“I’m drawn to books that deal in fragments and digressions, authors that patch together something larger from these pieces while also letting them stand on their own.” Sam Stephenson writes about “reimagining what a biography can look like” and reading Tennessee Williams: Notebooks, edited by Margaret Bradham Thornton, in a piece for The Paris Review. He also mentions Tennessee Williams: Mad Pilgrimage of the Flesh, which Tyler Gillespie recently reviewed for The Millions.
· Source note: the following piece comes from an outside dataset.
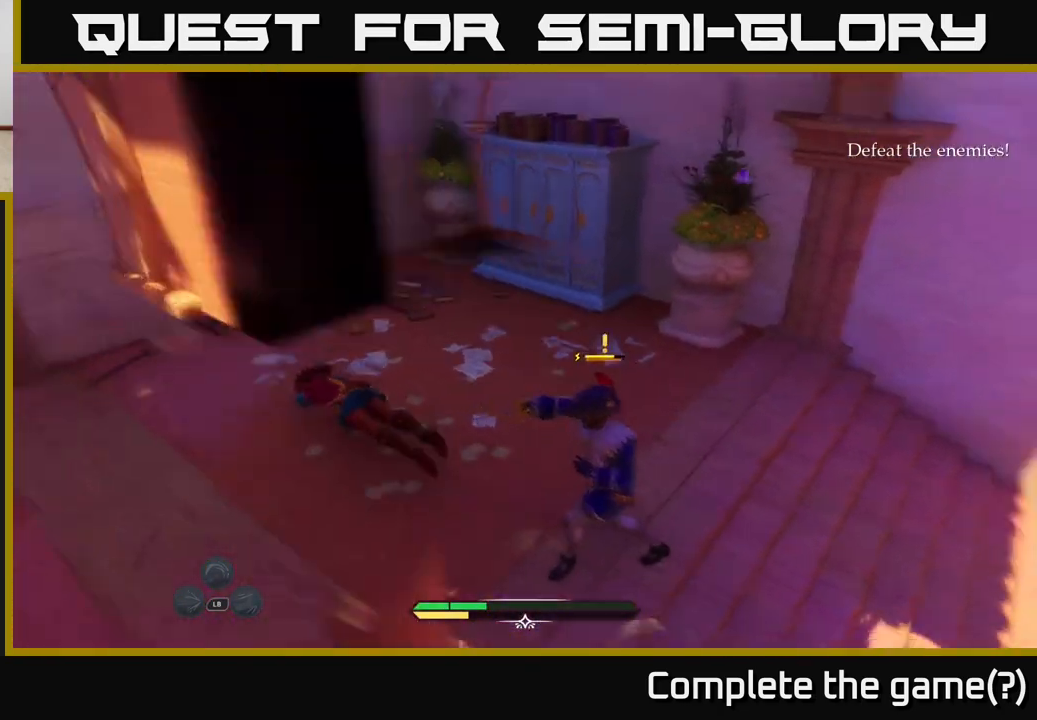
{"buttons": [], "left_stick": "up-left", "right_stick": "right", "events": [[67, "right_stick", "right"], [117, "left_stick", "left"], [367, "L2", "up"], [500, "left_stick", "up-left"]]}
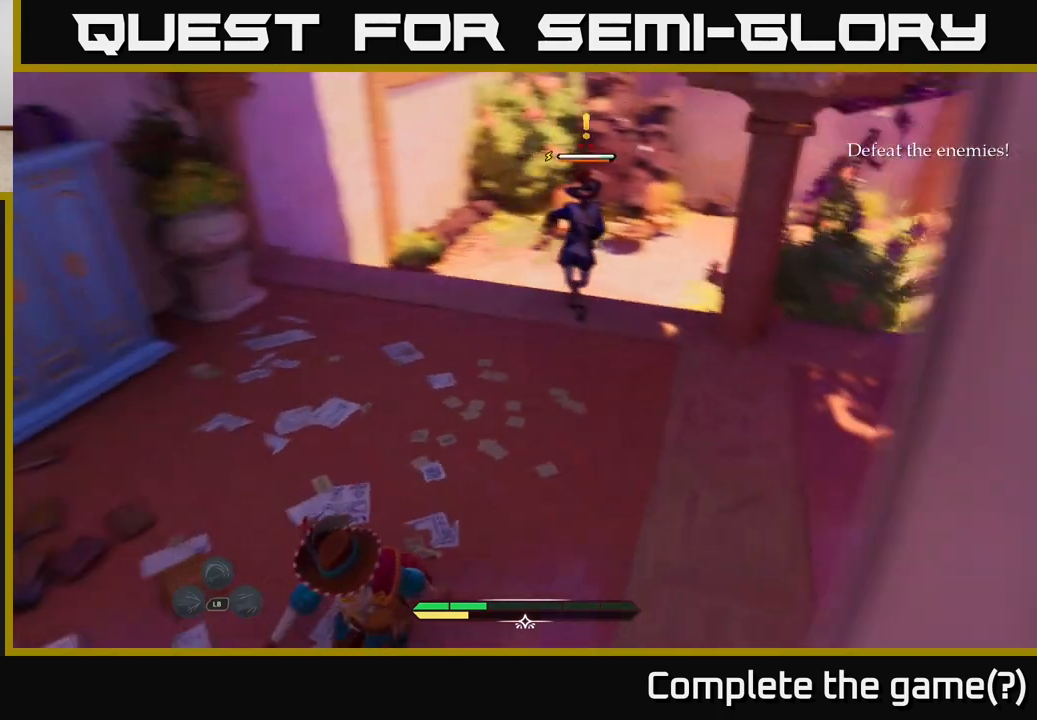
{"buttons": [], "left_stick": "center", "right_stick": "center", "events": [[17, "right_stick", "center"], [167, "left_stick", "up"], [367, "left_stick", "center"]]}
"Getting too quickly to where you want to go, getting there too smoothly, is antithetical to thinking through complex issues. You want roadblocks, confusion, chaos, and doubt. Unexpected, wonderful things come out of this approach." Jeff VanderMeer provides a master class for Publisher's Weekly on novel revision, explaining in five steps how his new book Borne arrived at its final incarnation. And for more shop talk, see VanderMeer's interview with The Kills author Richard House from our own pages a couple of years back.
"Maybe the optimists are right; maybe poetry does help you live your life. And maybe they are more right than they know, and it rounds you out for death." Andrew O'Hagan writes for The Guardian about falling in love with poetry and coming to see the poet as "a risk-taker, a miracle-maker, a moral panjandrum and a convict of the senses."
Recently I reported on the launch of Two Dollar Radio Moving Pictures, a cinematic venture from the indie publishers in Ohio. Since then, a pair of teaser trailers have been released for the first films in the organization’s pipeline. One is for The Greenbrier Ghost, which was co-written by Crapalachia author Scott McClanahan. The second is for The Removals, and it was directed by Orange Eats Creeps author Grace Krilanovich. (A few years back I gave TOEC some love in my Year In Reading post.)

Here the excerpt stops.